(1) Pemeriksa Merek yang dibebaskan sementara sebagaimana dimaksud dalam
Pasal 33 ayat (1) dan ayat (2), diangkat kembali dalam Jabatan Fungsional Pemeriksa Merek, apabila telah dapat mengumpulkan angka kredit yang disyaratkan.
www.djpp.kemenkumham.go.id
(2) Pemeriksa Merek yang dibebaskan sementara sebagaimana dimaksud dalam
Pasal 33 ayat (3) huruf a, dapat diangkat kembali dalam Jabatan Fungsional Pemeriksa Merek, apabila pemeriksaan oleh yang berwajib telah selesai atau telah ada putusan pengadilan yang telah mempunyai kekuatan hukum yang tetap dan ternyata bahwa yang bersangkutan tidak bersalah.
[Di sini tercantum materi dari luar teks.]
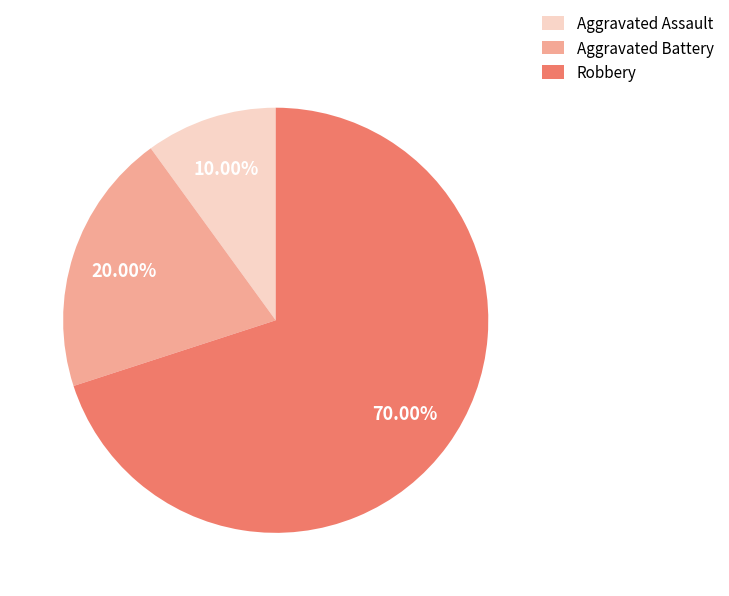

Does Aggravated Battery account for over 50% of the chart?

No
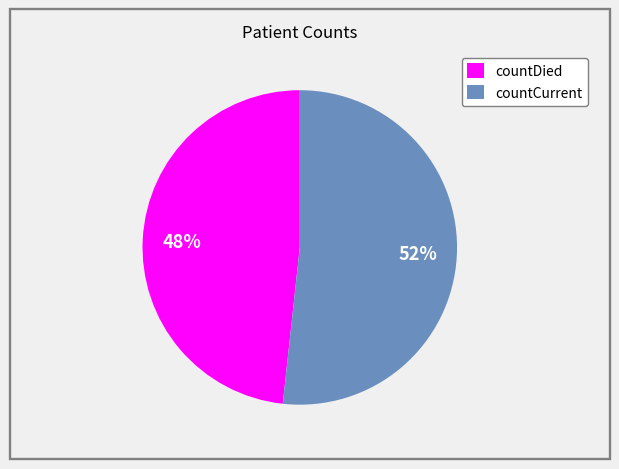

Is the sum of countCurrent and countDied greater than half?

Yes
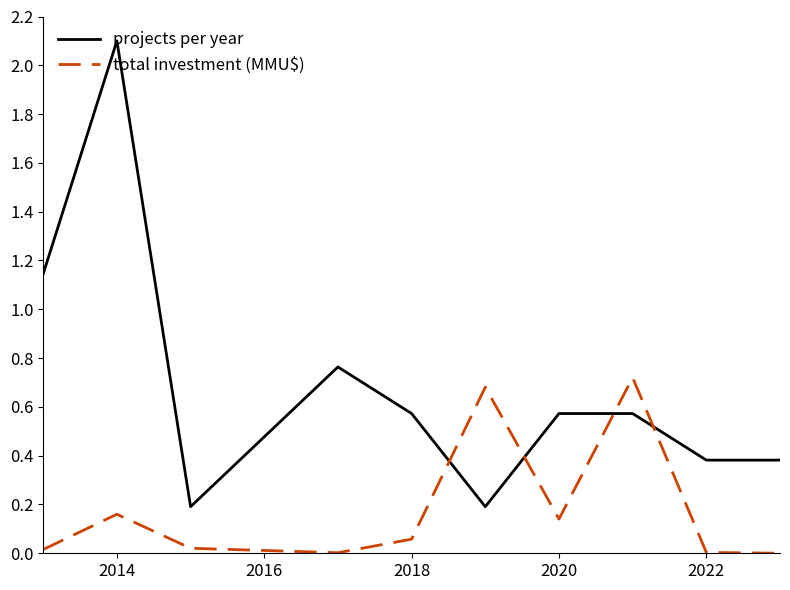

What is the sum of all total investment (MMU$) values?

1.8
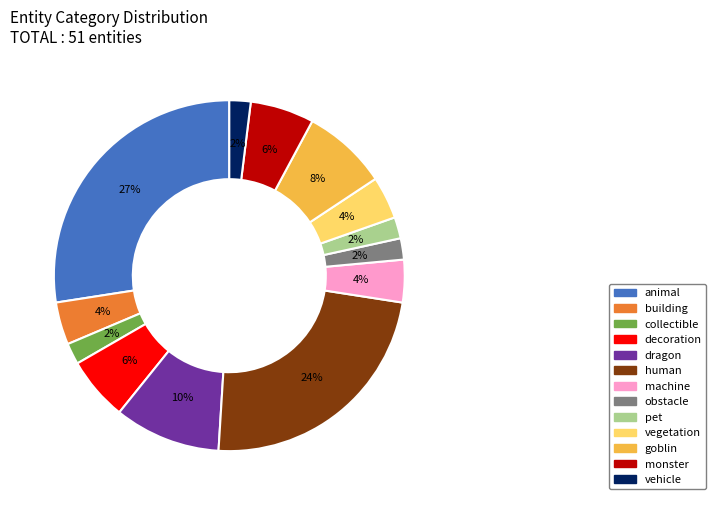

To the nearest percent, what is the difference between the goblin and human slice percentages?

16%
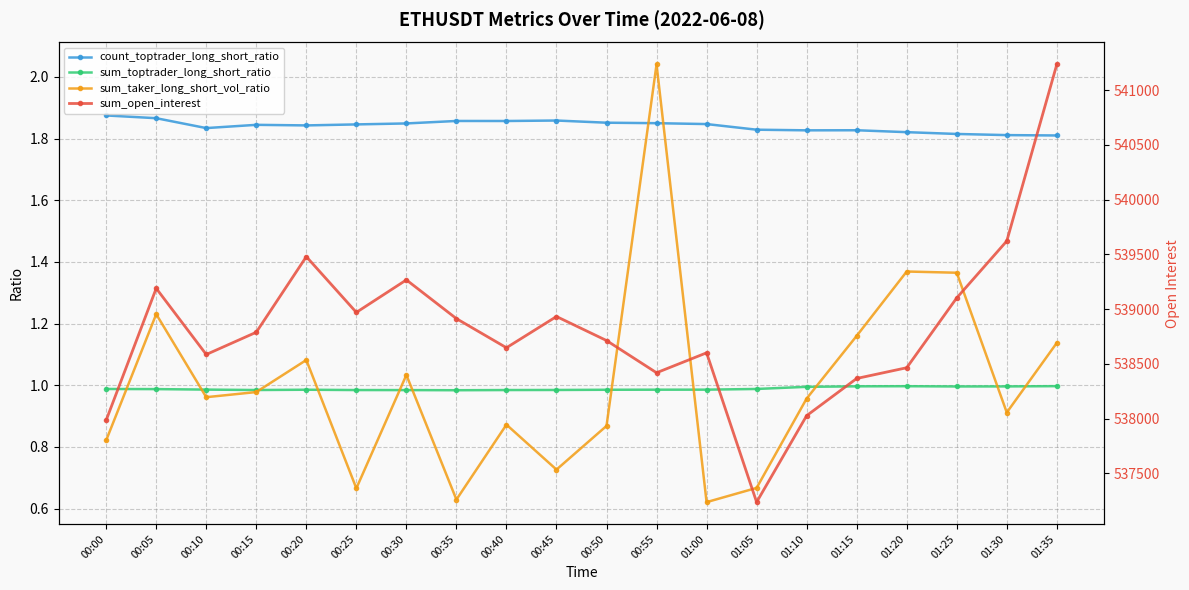

Is the value of sum_taker_long_short_vol_ratio at 01:20 greater than the value of count_toptrader_long_short_ratio at 00:45?

No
(3) Pemeriksa Merek yang dibebaskan sementara sebagaimana dimaksud dalam
Pasal 33 ayat (3) huruf b, dapat diangkat kembali dalam Jabatan Fungsional Pemeriksa Merek, apabila berusia paling tinggi 54 (lima puluh empat) tahun.
(4) Pemeriksa Merek yang dibebaskan sementara sebagaimana dimaksud dalam
Pasal 33 ayat (3) huruf c, dapat diangkat kembali ke dalam Jabatan Fungsional Pemeriksa Merek, apabila telah selesai menjalani cuti di luar tanggungan negara.
(5) Pemeriksa Merek yang dibebaskan sementara sebagaimana dimaksud dalam
Pasal 33 ayat (3) huruf d, diangkat kembali ke dalam Jabatan Fungsional Pemeriksa Merek, apabila telah selesai menjalani tugas belajar.
(6) Pengangkatan kembali dalam Jabatan Fungsional Pemeriksa Merek sebagaimana dimaksud pada ayat (1) dengan menggunakan angka kredit terakhir yang dimilikinya dan ditambah angka kredit yang diperoleh selama dibebaskan sementara.
(7) Pengangkatan kembali dalam Jabatan Fungsional Pemeriksa Merek sebagaimana dimaksud pada ayat
(2) dan ayat
(4) dengan menggunakan angka kredit terakhir yang dimiliki.
(8) Pengangkatan kembali dalam Jabatan Fungsional Pemeriksa Merek sebagaimana dimaksud pada ayat
(3) dan ayat
(5) dengan menggunakan angka kredit terakhir yang dimiliki dan dapat ditambah dengan angka kredit dari pengembangan profesi yang diperoleh selama dibebaskan sementara.